What is required ::
All of the entries need to be copied character for character.

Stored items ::
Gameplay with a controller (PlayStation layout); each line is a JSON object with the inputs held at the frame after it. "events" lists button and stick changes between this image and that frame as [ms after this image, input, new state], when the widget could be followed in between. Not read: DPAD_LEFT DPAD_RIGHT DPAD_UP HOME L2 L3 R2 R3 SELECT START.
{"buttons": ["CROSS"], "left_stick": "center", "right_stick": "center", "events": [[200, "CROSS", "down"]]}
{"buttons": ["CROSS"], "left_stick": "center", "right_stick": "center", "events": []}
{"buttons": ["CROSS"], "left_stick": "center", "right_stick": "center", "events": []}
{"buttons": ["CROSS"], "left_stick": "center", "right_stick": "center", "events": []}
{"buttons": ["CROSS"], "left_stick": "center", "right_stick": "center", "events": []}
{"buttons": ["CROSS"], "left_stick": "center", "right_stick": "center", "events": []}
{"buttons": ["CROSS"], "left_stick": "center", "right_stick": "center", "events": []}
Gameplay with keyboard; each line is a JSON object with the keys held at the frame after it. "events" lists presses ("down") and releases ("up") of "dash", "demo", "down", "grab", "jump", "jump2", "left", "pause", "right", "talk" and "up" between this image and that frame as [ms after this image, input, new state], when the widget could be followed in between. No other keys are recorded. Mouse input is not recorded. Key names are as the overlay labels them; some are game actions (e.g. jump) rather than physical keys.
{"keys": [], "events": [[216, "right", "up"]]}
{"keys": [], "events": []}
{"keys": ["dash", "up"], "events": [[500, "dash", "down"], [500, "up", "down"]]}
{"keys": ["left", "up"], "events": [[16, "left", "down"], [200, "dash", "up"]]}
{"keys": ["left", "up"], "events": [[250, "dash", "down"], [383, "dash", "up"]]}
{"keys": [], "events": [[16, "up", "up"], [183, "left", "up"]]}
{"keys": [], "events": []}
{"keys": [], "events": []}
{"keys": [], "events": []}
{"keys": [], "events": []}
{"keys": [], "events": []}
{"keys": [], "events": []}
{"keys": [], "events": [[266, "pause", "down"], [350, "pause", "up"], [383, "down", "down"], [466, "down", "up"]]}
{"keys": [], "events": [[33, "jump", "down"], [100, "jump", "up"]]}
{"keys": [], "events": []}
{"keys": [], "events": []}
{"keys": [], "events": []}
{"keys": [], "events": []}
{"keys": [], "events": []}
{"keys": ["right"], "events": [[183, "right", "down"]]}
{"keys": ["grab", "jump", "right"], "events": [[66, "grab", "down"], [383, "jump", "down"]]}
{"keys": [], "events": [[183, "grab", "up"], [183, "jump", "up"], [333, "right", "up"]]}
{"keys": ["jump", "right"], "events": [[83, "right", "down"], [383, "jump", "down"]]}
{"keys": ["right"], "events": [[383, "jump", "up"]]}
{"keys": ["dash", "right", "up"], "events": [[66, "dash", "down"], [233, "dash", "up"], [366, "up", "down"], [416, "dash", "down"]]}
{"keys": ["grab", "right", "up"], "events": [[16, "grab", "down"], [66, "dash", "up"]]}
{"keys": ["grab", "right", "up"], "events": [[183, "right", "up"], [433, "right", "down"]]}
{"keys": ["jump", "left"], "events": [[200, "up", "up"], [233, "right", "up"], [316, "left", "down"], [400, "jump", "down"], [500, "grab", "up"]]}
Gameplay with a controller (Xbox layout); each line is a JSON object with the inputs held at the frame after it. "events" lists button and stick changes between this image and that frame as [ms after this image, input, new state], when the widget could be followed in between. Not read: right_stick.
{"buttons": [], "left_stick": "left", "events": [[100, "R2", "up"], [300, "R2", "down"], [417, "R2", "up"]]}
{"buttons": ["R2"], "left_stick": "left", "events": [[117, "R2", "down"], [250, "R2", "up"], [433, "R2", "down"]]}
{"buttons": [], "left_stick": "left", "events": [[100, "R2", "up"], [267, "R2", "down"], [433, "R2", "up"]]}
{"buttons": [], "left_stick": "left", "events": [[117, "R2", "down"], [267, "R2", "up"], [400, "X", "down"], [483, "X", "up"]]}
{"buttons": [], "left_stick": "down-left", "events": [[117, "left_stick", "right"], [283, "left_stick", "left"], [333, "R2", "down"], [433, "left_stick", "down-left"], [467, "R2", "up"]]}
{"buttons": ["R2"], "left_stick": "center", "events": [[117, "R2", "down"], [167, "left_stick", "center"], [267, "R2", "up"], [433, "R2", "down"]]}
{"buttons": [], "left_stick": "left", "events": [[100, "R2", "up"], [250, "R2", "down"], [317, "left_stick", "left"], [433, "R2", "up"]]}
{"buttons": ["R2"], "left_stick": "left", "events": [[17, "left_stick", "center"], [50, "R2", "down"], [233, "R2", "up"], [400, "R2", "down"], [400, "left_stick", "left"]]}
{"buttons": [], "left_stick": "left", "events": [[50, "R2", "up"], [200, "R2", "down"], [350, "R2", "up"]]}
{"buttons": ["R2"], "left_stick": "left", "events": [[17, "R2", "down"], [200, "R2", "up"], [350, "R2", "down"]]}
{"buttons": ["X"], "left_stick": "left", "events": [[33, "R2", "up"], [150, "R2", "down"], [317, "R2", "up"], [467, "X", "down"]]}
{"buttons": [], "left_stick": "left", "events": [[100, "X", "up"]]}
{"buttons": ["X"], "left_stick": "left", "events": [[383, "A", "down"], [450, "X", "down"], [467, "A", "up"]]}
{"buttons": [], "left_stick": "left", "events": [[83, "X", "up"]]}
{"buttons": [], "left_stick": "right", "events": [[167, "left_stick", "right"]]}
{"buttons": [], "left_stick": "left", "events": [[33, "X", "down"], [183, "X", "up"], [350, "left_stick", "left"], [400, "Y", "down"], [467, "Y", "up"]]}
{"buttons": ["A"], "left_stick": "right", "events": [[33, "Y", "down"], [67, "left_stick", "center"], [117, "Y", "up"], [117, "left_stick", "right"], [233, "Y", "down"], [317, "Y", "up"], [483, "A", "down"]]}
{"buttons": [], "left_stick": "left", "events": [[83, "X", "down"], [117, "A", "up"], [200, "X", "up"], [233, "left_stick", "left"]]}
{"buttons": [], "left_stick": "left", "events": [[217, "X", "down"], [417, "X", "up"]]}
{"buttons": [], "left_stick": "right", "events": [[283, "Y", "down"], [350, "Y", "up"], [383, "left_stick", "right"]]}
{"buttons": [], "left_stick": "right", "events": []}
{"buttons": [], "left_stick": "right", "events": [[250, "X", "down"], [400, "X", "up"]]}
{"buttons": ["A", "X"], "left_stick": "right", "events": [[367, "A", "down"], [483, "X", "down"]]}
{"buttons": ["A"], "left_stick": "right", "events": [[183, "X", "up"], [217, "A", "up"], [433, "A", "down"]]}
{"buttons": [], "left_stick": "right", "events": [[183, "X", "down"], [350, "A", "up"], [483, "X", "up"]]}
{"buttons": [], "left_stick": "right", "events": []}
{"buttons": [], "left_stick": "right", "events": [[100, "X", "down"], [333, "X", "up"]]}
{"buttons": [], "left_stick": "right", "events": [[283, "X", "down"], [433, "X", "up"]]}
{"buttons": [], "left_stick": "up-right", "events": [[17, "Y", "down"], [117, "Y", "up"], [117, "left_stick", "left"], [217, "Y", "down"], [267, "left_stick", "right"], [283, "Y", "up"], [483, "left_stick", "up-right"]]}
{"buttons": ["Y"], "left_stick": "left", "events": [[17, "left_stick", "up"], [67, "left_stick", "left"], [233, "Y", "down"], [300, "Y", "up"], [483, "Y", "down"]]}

Solution for this exercise ::
Gameplay with a controller (PlayStation layout); each line is a JSON object with the inputs held at the frame after it. "events" lists button and stick changes between this image and that frame as [ms after this image, input, new state], when the widget could be followed in between. Not read: DPAD_LEFT DPAD_RIGHT DPAD_UP HOME L2 L3 R2 R3 SELECT START.
{"buttons": ["CROSS"], "left_stick": "center", "right_stick": "center", "events": [[200, "CROSS", "down"]]}
{"buttons": ["CROSS"], "left_stick": "center", "right_stick": "center", "events": []}
{"buttons": ["CROSS"], "left_stick": "center", "right_stick": "center", "events": []}
{"buttons": ["CROSS"], "left_stick": "center", "right_stick": "center", "events": []}
{"buttons": ["CROSS"], "left_stick": "center", "right_stick": "center", "events": []}
{"buttons": ["CROSS"], "left_stick": "center", "right_stick": "center", "events": []}
{"buttons": ["CROSS"], "left_stick": "center", "right_stick": "center", "events": []}
Gameplay with keyboard; each line is a JSON object with the keys held at the frame after it. "events" lists presses ("down") and releases ("up") of "dash", "demo", "down", "grab", "jump", "jump2", "left", "pause", "right", "talk" and "up" between this image and that frame as [ms after this image, input, new state], when the widget could be followed in between. No other keys are recorded. Mouse input is not recorded. Key names are as the overlay labels them; some are game actions (e.g. jump) rather than physical keys.
{"keys": [], "events": [[216, "right", "up"]]}
{"keys": [], "events": []}
{"keys": ["dash", "up"], "events": [[500, "dash", "down"], [500, "up", "down"]]}
{"keys": ["left", "up"], "events": [[16, "left", "down"], [200, "dash", "up"]]}
{"keys": ["left", "up"], "events": [[250, "dash", "down"], [383, "dash", "up"]]}
{"keys": [], "events": [[16, "up", "up"], [183, "left", "up"]]}
{"keys": [], "events": []}
{"keys": [], "events": []}
{"keys": [], "events": []}
{"keys": [], "events": []}
{"keys": [], "events": []}
{"keys": [], "events": []}
{"keys": [], "events": [[266, "pause", "down"], [350, "pause", "up"], [383, "down", "down"], [466, "down", "up"]]}
{"keys": [], "events": [[33, "jump", "down"], [100, "jump", "up"]]}
{"keys": [], "events": []}
{"keys": [], "events": []}
{"keys": [], "events": []}
{"keys": [], "events": []}
{"keys": [], "events": []}
{"keys": ["right"], "events": [[183, "right", "down"]]}
{"keys": ["grab", "jump", "right"], "events": [[66, "grab", "down"], [383, "jump", "down"]]}
{"keys": [], "events": [[183, "grab", "up"], [183, "jump", "up"], [333, "right", "up"]]}
{"keys": ["jump", "right"], "events": [[83, "right", "down"], [383, "jump", "down"]]}
{"keys": ["right"], "events": [[383, "jump", "up"]]}
{"keys": ["dash", "right", "up"], "events": [[66, "dash", "down"], [233, "dash", "up"], [366, "up", "down"], [416, "dash", "down"]]}
{"keys": ["grab", "right", "up"], "events": [[16, "grab", "down"], [66, "dash", "up"]]}
{"keys": ["grab", "right", "up"], "events": [[183, "right", "up"], [433, "right", "down"]]}
{"keys": ["jump", "left"], "events": [[200, "up", "up"], [233, "right", "up"], [316, "left", "down"], [400, "jump", "down"], [500, "grab", "up"]]}
Gameplay with a controller (Xbox layout); each line is a JSON object with the inputs held at the frame after it. "events" lists button and stick changes between this image and that frame as [ms after this image, input, new state], when the widget could be followed in between. Not read: right_stick.
{"buttons": [], "left_stick": "left", "events": [[100, "R2", "up"], [300, "R2", "down"], [417, "R2", "up"]]}
{"buttons": ["R2"], "left_stick": "left", "events": [[117, "R2", "down"], [250, "R2", "up"], [433, "R2", "down"]]}
{"buttons": [], "left_stick": "left", "events": [[100, "R2", "up"], [267, "R2", "down"], [433, "R2", "up"]]}
{"buttons": [], "left_stick": "left", "events": [[117, "R2", "down"], [267, "R2", "up"], [400, "X", "down"], [483, "X", "up"]]}
{"buttons": [], "left_stick": "down-left", "events": [[117, "left_stick", "right"], [283, "left_stick", "left"], [333, "R2", "down"], [433, "left_stick", "down-left"], [467, "R2", "up"]]}
{"buttons": ["R2"], "left_stick": "center", "events": [[117, "R2", "down"], [167, "left_stick", "center"], [267, "R2", "up"], [433, "R2", "down"]]}
{"buttons": [], "left_stick": "left", "events": [[100, "R2", "up"], [250, "R2", "down"], [317, "left_stick", "left"], [433, "R2", "up"]]}
{"buttons": ["R2"], "left_stick": "left", "events": [[17, "left_stick", "center"], [50, "R2", "down"], [233, "R2", "up"], [400, "R2", "down"], [400, "left_stick", "left"]]}
{"buttons": [], "left_stick": "left", "events": [[50, "R2", "up"], [200, "R2", "down"], [350, "R2", "up"]]}
{"buttons": ["R2"], "left_stick": "left", "events": [[17, "R2", "down"], [200, "R2", "up"], [350, "R2", "down"]]}
{"buttons": ["X"], "left_stick": "left", "events": [[33, "R2", "up"], [150, "R2", "down"], [317, "R2", "up"], [467, "X", "down"]]}
{"buttons": [], "left_stick": "left", "events": [[100, "X", "up"]]}
{"buttons": ["X"], "left_stick": "left", "events": [[383, "A", "down"], [450, "X", "down"], [467, "A", "up"]]}
{"buttons": [], "left_stick": "left", "events": [[83, "X", "up"]]}
{"buttons": [], "left_stick": "right", "events": [[167, "left_stick", "right"]]}
{"buttons": [], "left_stick": "left", "events": [[33, "X", "down"], [183, "X", "up"], [350, "left_stick", "left"], [400, "Y", "down"], [467, "Y", "up"]]}
{"buttons": ["A"], "left_stick": "right", "events": [[33, "Y", "down"], [67, "left_stick", "center"], [117, "Y", "up"], [117, "left_stick", "right"], [233, "Y", "down"], [317, "Y", "up"], [483, "A", "down"]]}
{"buttons": [], "left_stick": "left", "events": [[83, "X", "down"], [117, "A", "up"], [200, "X", "up"], [233, "left_stick", "left"]]}
{"buttons": [], "left_stick": "left", "events": [[217, "X", "down"], [417, "X", "up"]]}
{"buttons": [], "left_stick": "right", "events": [[283, "Y", "down"], [350, "Y", "up"], [383, "left_stick", "right"]]}
{"buttons": [], "left_stick": "right", "events": []}
{"buttons": [], "left_stick": "right", "events": [[250, "X", "down"], [400, "X", "up"]]}
{"buttons": ["A", "X"], "left_stick": "right", "events": [[367, "A", "down"], [483, "X", "down"]]}
{"buttons": ["A"], "left_stick": "right", "events": [[183, "X", "up"], [217, "A", "up"], [433, "A", "down"]]}
{"buttons": [], "left_stick": "right", "events": [[183, "X", "down"], [350, "A", "up"], [483, "X", "up"]]}
{"buttons": [], "left_stick": "right", "events": []}
{"buttons": [], "left_stick": "right", "events": [[100, "X", "down"], [333, "X", "up"]]}
{"buttons": [], "left_stick": "right", "events": [[283, "X", "down"], [433, "X", "up"]]}
{"buttons": [], "left_stick": "up-right", "events": [[17, "Y", "down"], [117, "Y", "up"], [117, "left_stick", "left"], [217, "Y", "down"], [267, "left_stick", "right"], [283, "Y", "up"], [483, "left_stick", "up-right"]]}
{"buttons": ["Y"], "left_stick": "left", "events": [[17, "left_stick", "up"], [67, "left_stick", "left"], [233, "Y", "down"], [300, "Y", "up"], [483, "Y", "down"]]}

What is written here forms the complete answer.